=== TASK INSTRUCTIONS ===
Repeat every line of text in the records below verbatim and in order, leaving out the pictures.

=== RECORDS SUPPLIED ===
Start of Block

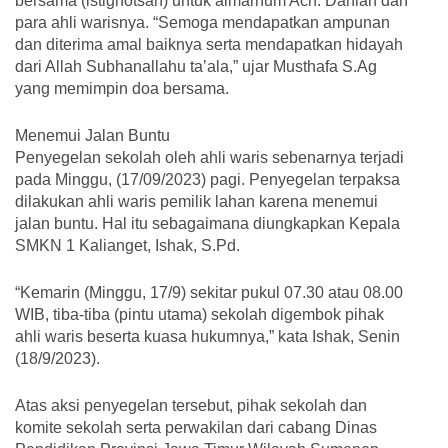
bersama (istighotsah) untuk almarhum Ach. Dahlan dan
para ahli warisnya. “Semoga mendapatkan ampunan
dan diterima amal baiknya serta mendapatkan hidayah
dari Allah Subhanallahu ta’ala,” ujar Musthafa S.Ag
yang memimpin doa bersama.
Menemui Jalan Buntu
Penyegelan sekolah oleh ahli waris sebenarnya terjadi
pada Minggu, (17/09/2023) pagi. Penyegelan terpaksa
dilakukan ahli waris pemilik lahan karena menemui
jalan buntu. Hal itu sebagaimana diungkapkan Kepala
SMKN 1 Kalianget, Ishak, S.Pd.
“Kemarin (Minggu, 17/9) sekitar pukul 07.30 atau 08.00
WIB, tiba-tiba (pintu utama) sekolah digembok pihak
ahli waris beserta kuasa hukumnya,” kata Ishak, Senin
(18/9/2023).
Atas aksi penyegelan tersebut, pihak sekolah dan
komite sekolah serta perwakilan dari cabang Dinas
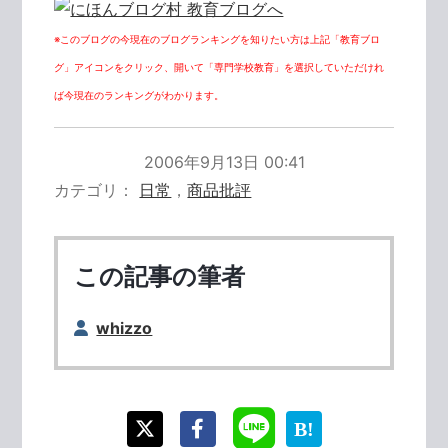
※このブログの今現在のブログランキングを知りたい方は上記「教育ブロ
グ」アイコンをクリック、開いて「専門学校教育」を選択していただけれ
ば今現在のランキングがわかります。
2006年9月13日 00:41
カテゴリ
日常
，
商品批評
この記事の筆者
whizzo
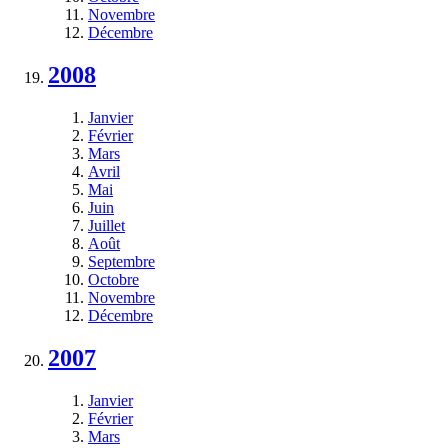
Novembre
Décembre
2008
Janvier
Février
Mars
Avril
Mai
Juin
Juillet
Août
Septembre
Octobre
Novembre
Décembre
2007
Janvier
Février
Mars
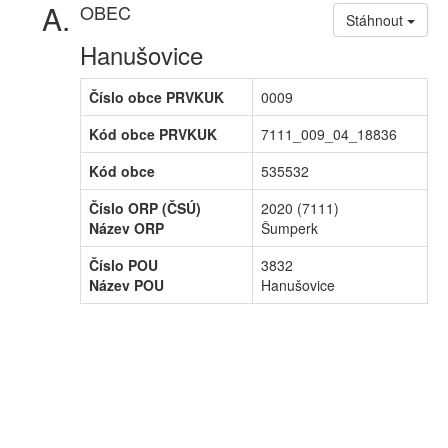
OBEC
Stáhnout
Hanušovice
Číslo obce PRVKUK
0009
Kód obce PRVKUK
7111_009_04_18836
Kód obce
535532
Číslo ORP (ČSÚ)
2020 (7111)
Název ORP
Šumperk
Číslo POU
3832
Název POU
Hanušovice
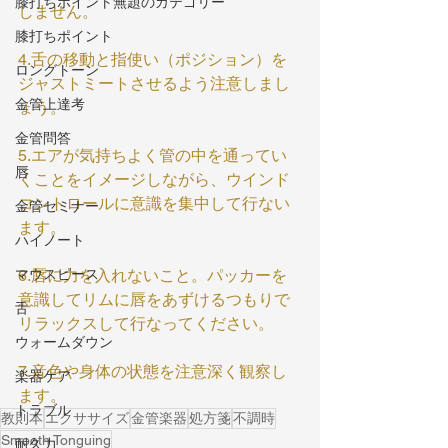
膝打ちポイント無題のカテゴリー
しません。
膝打ちポイント
4.舌の移動と指使い（ポジション）を
ロングトーン
ジャストミートさせるよう注意しまし
金管上達考
ょう。
金管問答
5.エアが気持ちよく管の中を通ってい
唇
くことをイメージしながら、ウインド
コントロールに意識を集中して行ない
金管セミナー
ます。
ハイノート
マウスピース
6.唇に力を入れないこと。パッカーを
意識してリムに唇をあずけるつもりで
舌
リラックスして行なってください。
ウォームダウン
7.音色や身体の状態を注意深く観察し
楽器ケア
ます。
トラブル
教則本
エクササイズ
金管楽器
処方箋
不調時
Smooth Tonguing
耐久力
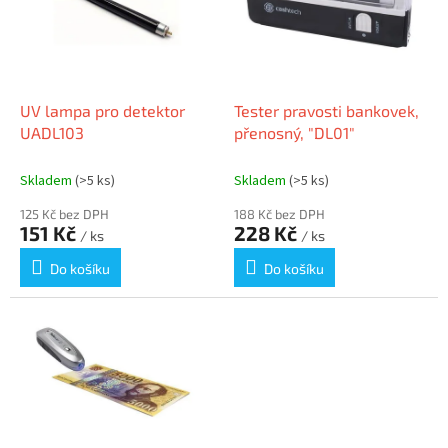
i
u
s
k
p
t
r
ů
o
d
UV lampa pro detektor
Tester pravosti bankovek,
u
UADL103
přenosný, "DL01"
k
t
Skladem
(>5 ks)
Skladem
(>5 ks)
ů
125 Kč bez DPH
188 Kč bez DPH
151 Kč
228 Kč
/ ks
/ ks
Do košíku
Do košíku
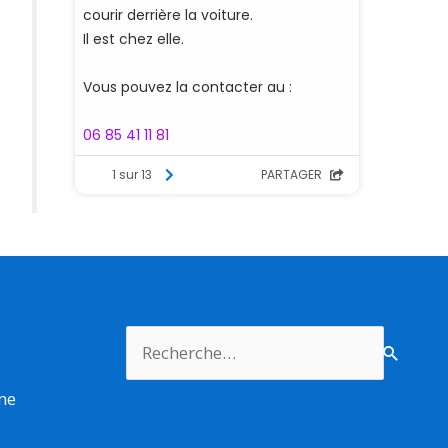
Rechercher :
rme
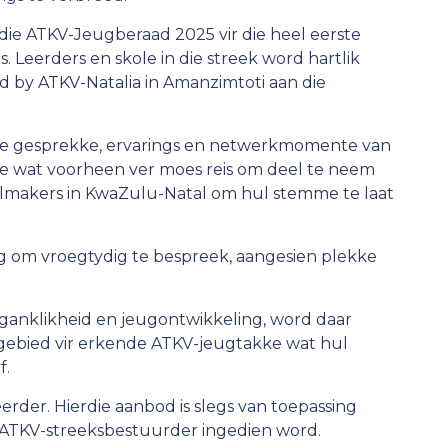
die ATKV-Jeugberaad 2025 vir die heel eerste
. Leerders en skole in die streek word hartlik
ad by ATKV-Natalia in Amanzimtoti aan die
 die gesprekke, ervarings en netwerkmomente van
 wat voorheen ver moes reis om deel te neem
kilmakers in KwaZulu-Natal om hul stemme te laat
 om vroegtydig te bespreek, aangesien plekke
oeganklikheid en jeugontwikkeling, word daar
angebied vir erkende ATKV-jeugtakke wat hul
f.
erder. Hierdie aanbod is slegs van toepassing
e ATKV-streeksbestuurder ingedien word.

End of Block

=== EXERCISE RESPONSE ===
bersama (istighotsah) untuk almarhum Ach. Dahlan dan
para ahli warisnya. “Semoga mendapatkan ampunan
dan diterima amal baiknya serta mendapatkan hidayah
dari Allah Subhanallahu ta’ala,” ujar Musthafa S.Ag
yang memimpin doa bersama.
Menemui Jalan Buntu
Penyegelan sekolah oleh ahli waris sebenarnya terjadi
pada Minggu, (17/09/2023) pagi. Penyegelan terpaksa
dilakukan ahli waris pemilik lahan karena menemui
jalan buntu. Hal itu sebagaimana diungkapkan Kepala
SMKN 1 Kalianget, Ishak, S.Pd.
“Kemarin (Minggu, 17/9) sekitar pukul 07.30 atau 08.00
WIB, tiba-tiba (pintu utama) sekolah digembok pihak
ahli waris beserta kuasa hukumnya,” kata Ishak, Senin
(18/9/2023).
Atas aksi penyegelan tersebut, pihak sekolah dan
komite sekolah serta perwakilan dari cabang Dinas
※このブログの今現在のブログランキングを知りたい方は上記「教育ブロ
グ」アイコンをクリック、開いて「専門学校教育」を選択していただけれ
ば今現在のランキングがわかります。
2006年9月13日 00:41
カテゴリ
日常
，
商品批評
この記事の筆者
whizzo
Novembre
Décembre
2008
Janvier
Février
Mars
Avril
Mai
Juin
Juillet
Août
Septembre
Octobre
Novembre
Décembre
2007
Janvier
Février
Mars
OBEC
Stáhnout
Hanušovice
Číslo obce PRVKUK
0009
Kód obce PRVKUK
7111_009_04_18836
Kód obce
535532
Číslo ORP (ČSÚ)
2020 (7111)
Název ORP
Šumperk
Číslo POU
3832
Název POU
Hanušovice
膝打ちポイント無題のカテゴリー
しません。
膝打ちポイント
4.舌の移動と指使い（ポジション）を
ロングトーン
ジャストミートさせるよう注意しまし
金管上達考
ょう。
金管問答
5.エアが気持ちよく管の中を通ってい
唇
くことをイメージしながら、ウインド
コントロールに意識を集中して行ない
金管セミナー
ます。
ハイノート
マウスピース
6.唇に力を入れないこと。パッカーを
意識してリムに唇をあずけるつもりで
舌
リラックスして行なってください。
ウォームダウン
7.音色や身体の状態を注意深く観察し
楽器ケア
ます。
トラブル
教則本
エクササイズ
金管楽器
処方箋
不調時
Smooth Tonguing
耐久力
i
u
s
k
p
t
r
ů
o
d
UV lampa pro detektor
Tester pravosti bankovek,
u
UADL103
přenosný, "DL01"
k
t
Skladem
(>5 ks)
Skladem
(>5 ks)
ů
125 Kč bez DPH
188 Kč bez DPH
151 Kč
228 Kč
/ ks
/ ks
Do košíku
Do košíku
Rechercher :
rme
die ATKV-Jeugberaad 2025 vir die heel eerste
. Leerders en skole in die streek word hartlik
ad by ATKV-Natalia in Amanzimtoti aan die
 die gesprekke, ervarings en netwerkmomente van
 wat voorheen ver moes reis om deel te neem
kilmakers in KwaZulu-Natal om hul stemme te laat
 om vroegtydig te bespreek, aangesien plekke
oeganklikheid en jeugontwikkeling, word daar
angebied vir erkende ATKV-jeugtakke wat hul
f.
erder. Hierdie aanbod is slegs van toepassing
e ATKV-streeksbestuurder ingedien word.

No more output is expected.